## Task statement
Below are some records. Return exactly their lines from the one containing "index pip: (399, 297)" through the one containing "pinky tip: (282, 248)", and drop the pictures.

## Material shown
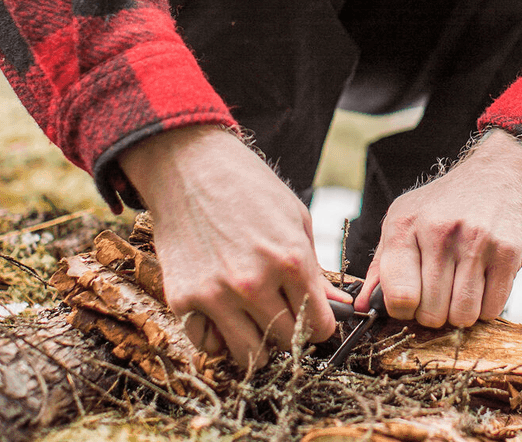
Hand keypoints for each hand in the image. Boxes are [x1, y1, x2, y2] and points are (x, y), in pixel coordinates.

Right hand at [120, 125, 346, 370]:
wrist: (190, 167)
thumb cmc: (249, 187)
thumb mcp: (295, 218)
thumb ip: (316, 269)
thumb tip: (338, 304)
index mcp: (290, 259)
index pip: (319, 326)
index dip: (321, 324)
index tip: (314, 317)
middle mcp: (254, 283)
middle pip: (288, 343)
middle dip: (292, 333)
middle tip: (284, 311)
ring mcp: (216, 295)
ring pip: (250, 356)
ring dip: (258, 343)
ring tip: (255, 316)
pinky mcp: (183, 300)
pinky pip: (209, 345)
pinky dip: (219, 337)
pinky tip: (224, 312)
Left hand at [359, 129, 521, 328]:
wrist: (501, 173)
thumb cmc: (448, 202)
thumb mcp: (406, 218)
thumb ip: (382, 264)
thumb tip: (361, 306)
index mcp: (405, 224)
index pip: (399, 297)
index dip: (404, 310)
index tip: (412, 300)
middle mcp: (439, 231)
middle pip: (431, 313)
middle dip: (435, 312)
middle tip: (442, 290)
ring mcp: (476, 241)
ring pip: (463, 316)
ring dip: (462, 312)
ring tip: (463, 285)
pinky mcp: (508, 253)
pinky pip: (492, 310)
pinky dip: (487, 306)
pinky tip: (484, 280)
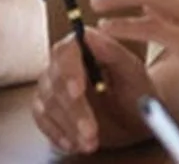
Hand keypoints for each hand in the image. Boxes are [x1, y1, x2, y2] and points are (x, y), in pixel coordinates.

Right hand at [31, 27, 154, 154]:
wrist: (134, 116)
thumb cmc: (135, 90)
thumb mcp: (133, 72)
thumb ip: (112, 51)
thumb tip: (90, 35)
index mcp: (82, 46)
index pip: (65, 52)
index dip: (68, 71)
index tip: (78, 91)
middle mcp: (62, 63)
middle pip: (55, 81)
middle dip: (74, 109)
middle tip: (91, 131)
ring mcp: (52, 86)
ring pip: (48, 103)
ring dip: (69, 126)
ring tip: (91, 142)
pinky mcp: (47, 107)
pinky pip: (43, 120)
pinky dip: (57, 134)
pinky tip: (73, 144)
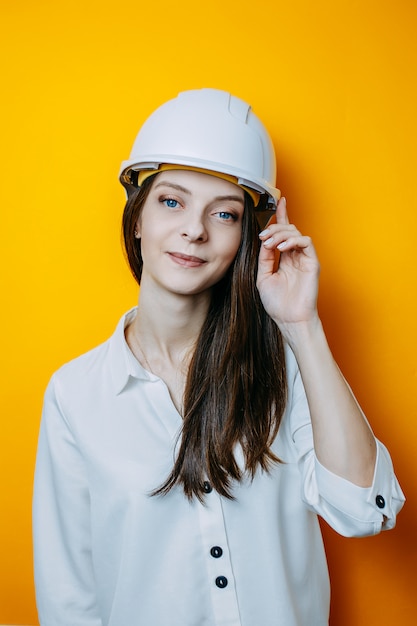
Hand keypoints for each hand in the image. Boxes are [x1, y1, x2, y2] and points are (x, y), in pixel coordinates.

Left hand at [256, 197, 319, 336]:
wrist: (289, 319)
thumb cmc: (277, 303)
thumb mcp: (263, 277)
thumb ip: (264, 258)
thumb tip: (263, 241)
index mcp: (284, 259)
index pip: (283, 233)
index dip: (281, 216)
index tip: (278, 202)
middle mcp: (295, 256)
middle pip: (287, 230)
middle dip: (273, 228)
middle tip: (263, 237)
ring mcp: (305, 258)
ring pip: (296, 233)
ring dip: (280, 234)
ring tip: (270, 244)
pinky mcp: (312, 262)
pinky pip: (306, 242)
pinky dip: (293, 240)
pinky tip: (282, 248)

* * *

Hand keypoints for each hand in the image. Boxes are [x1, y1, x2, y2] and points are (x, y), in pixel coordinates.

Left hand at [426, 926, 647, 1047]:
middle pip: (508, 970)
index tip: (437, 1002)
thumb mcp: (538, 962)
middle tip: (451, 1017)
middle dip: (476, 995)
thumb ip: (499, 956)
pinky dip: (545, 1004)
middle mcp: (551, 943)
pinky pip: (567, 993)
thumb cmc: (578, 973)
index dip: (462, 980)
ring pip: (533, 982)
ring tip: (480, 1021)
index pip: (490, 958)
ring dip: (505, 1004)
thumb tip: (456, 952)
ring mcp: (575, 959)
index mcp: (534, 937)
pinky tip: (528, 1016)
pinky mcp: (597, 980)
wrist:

==

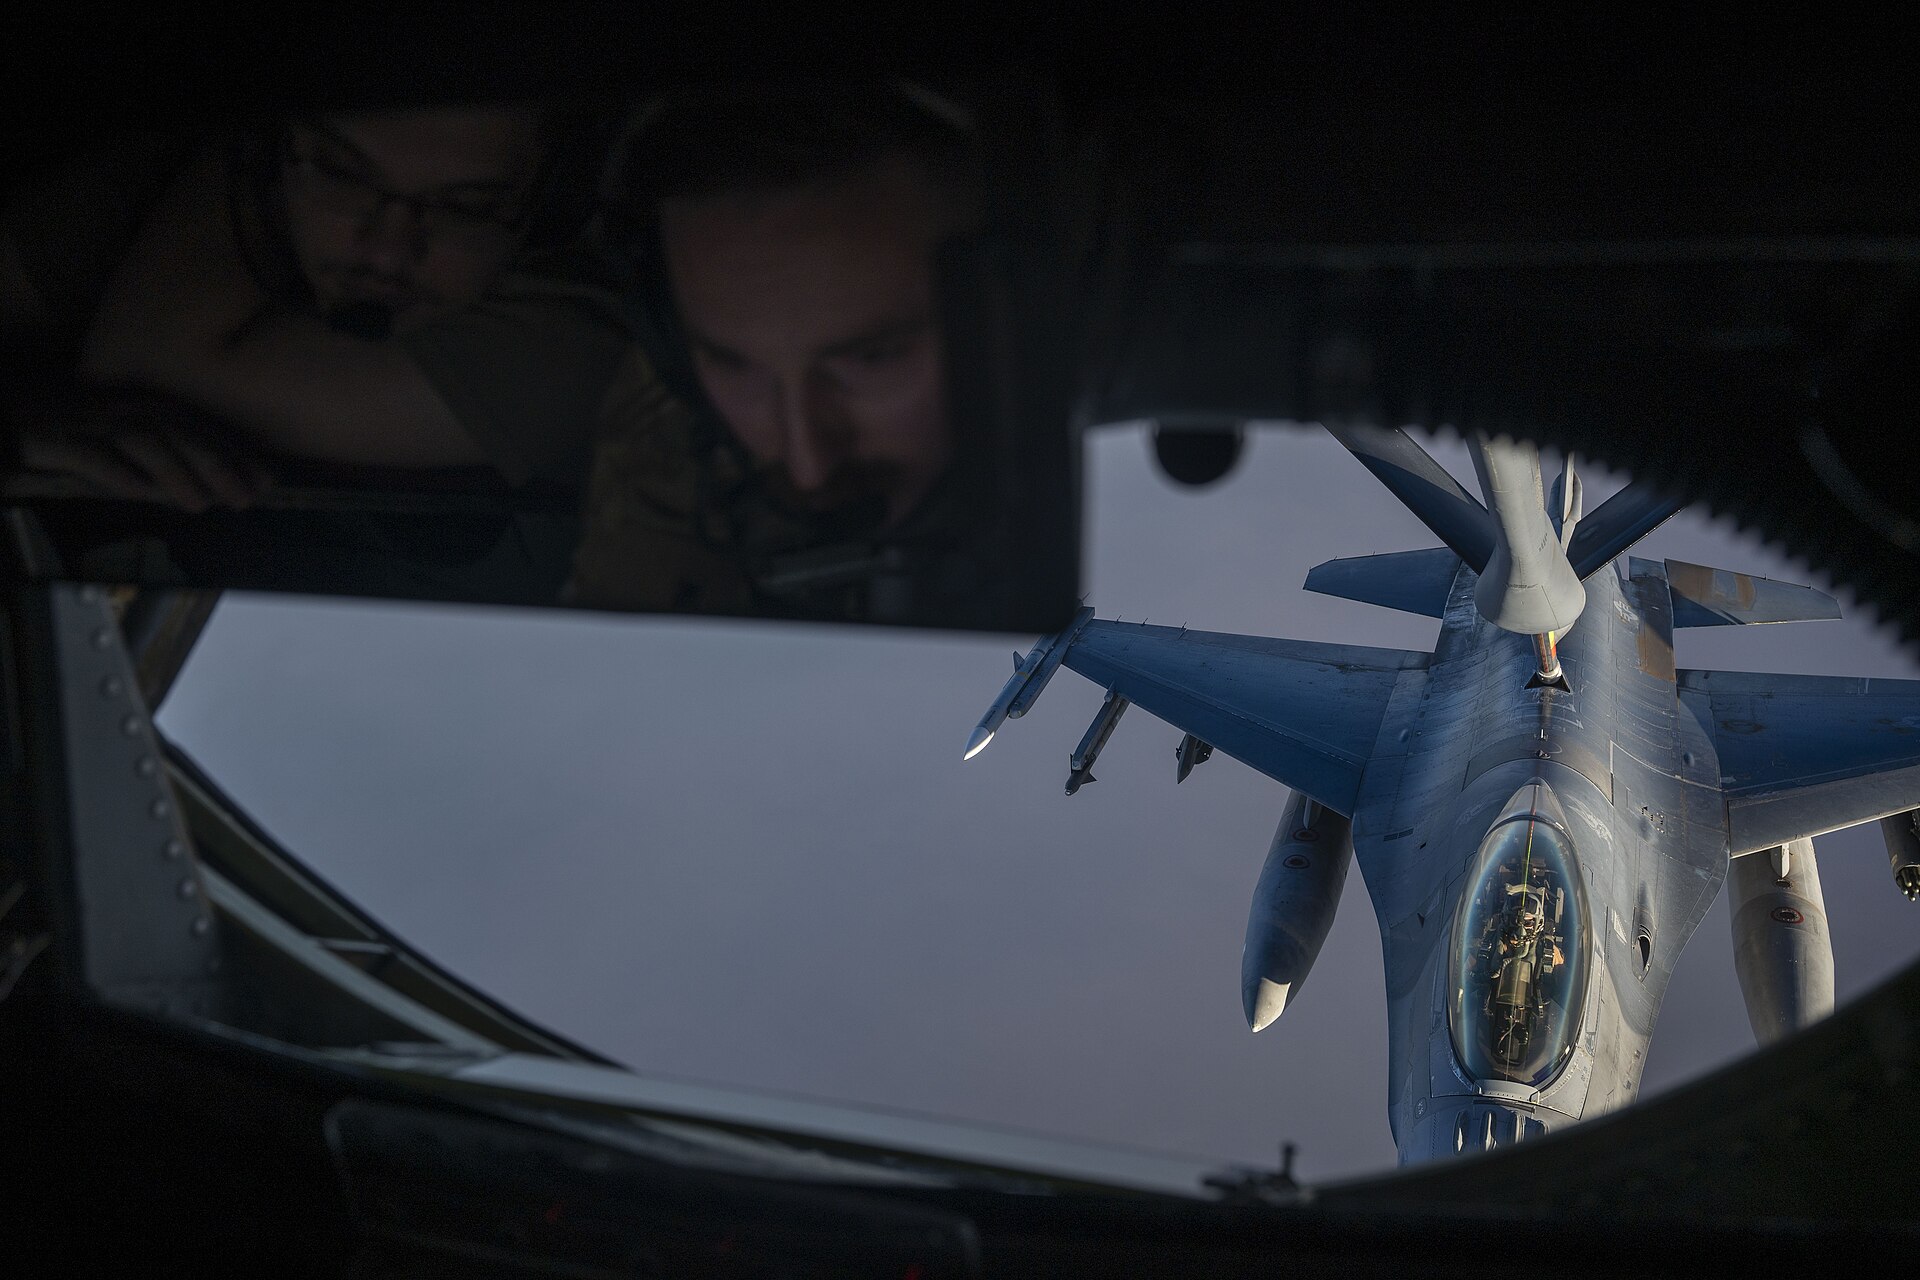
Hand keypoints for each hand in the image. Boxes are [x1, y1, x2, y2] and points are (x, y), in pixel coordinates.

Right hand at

## Solution for this exercise
index pip: (399, 297)
index dip: (404, 310)
index tip: (412, 300)
middle mcp: (439, 231)
middle pip: (431, 313)
middle dip: (435, 312)
middle tip: (442, 290)
ring mcp: (476, 241)
ring pip: (463, 316)
ring dip: (462, 312)
ring tip: (463, 285)
pinky mcp: (508, 253)
pinky pip: (492, 310)
pinky dip: (487, 306)
pinky tip: (484, 280)
Hand keypoints for each hand in the image. Boxes are [x1, y1, x2, y2] and points are (x, y), in pixel coordinates.

Right hand at [31, 27, 154, 154]:
wrist: (134, 116)
thumb cmc: (135, 90)
thumb mcp: (133, 72)
thumb ip: (112, 51)
thumb tip: (90, 35)
index mcp: (82, 46)
index pip: (65, 52)
index dip: (68, 71)
index tip: (78, 91)
middle mcp: (62, 63)
middle pip: (55, 81)
middle dip: (74, 109)
middle tip: (91, 131)
ring mcp: (52, 86)
ring pip: (48, 103)
ring dip: (69, 126)
ring tip: (91, 142)
pinky mcp: (47, 107)
pinky pip: (43, 120)
pinky dip: (57, 134)
pinky tip: (73, 144)
Hand keypoints for each hand in the image. Boxes are [x1, y1, x2, y2] and points are (x, y), in pixel coordinates.

Left hand at [256, 197, 319, 336]:
wrist: (289, 319)
thumb cmc: (277, 303)
thumb mcp: (263, 277)
thumb ip: (264, 258)
thumb tip: (263, 241)
index mcp: (284, 259)
index pip: (283, 233)
index dip: (281, 216)
index tip: (278, 202)
middle mcp: (295, 256)
middle pip: (287, 230)
middle dip: (273, 228)
middle tip: (263, 237)
ring mcp: (305, 258)
ring pip: (296, 233)
ring dip: (280, 234)
ring tip: (270, 244)
pinky mcp: (312, 262)
pinky pip: (306, 242)
pinky dip: (293, 240)
pinky tip: (282, 248)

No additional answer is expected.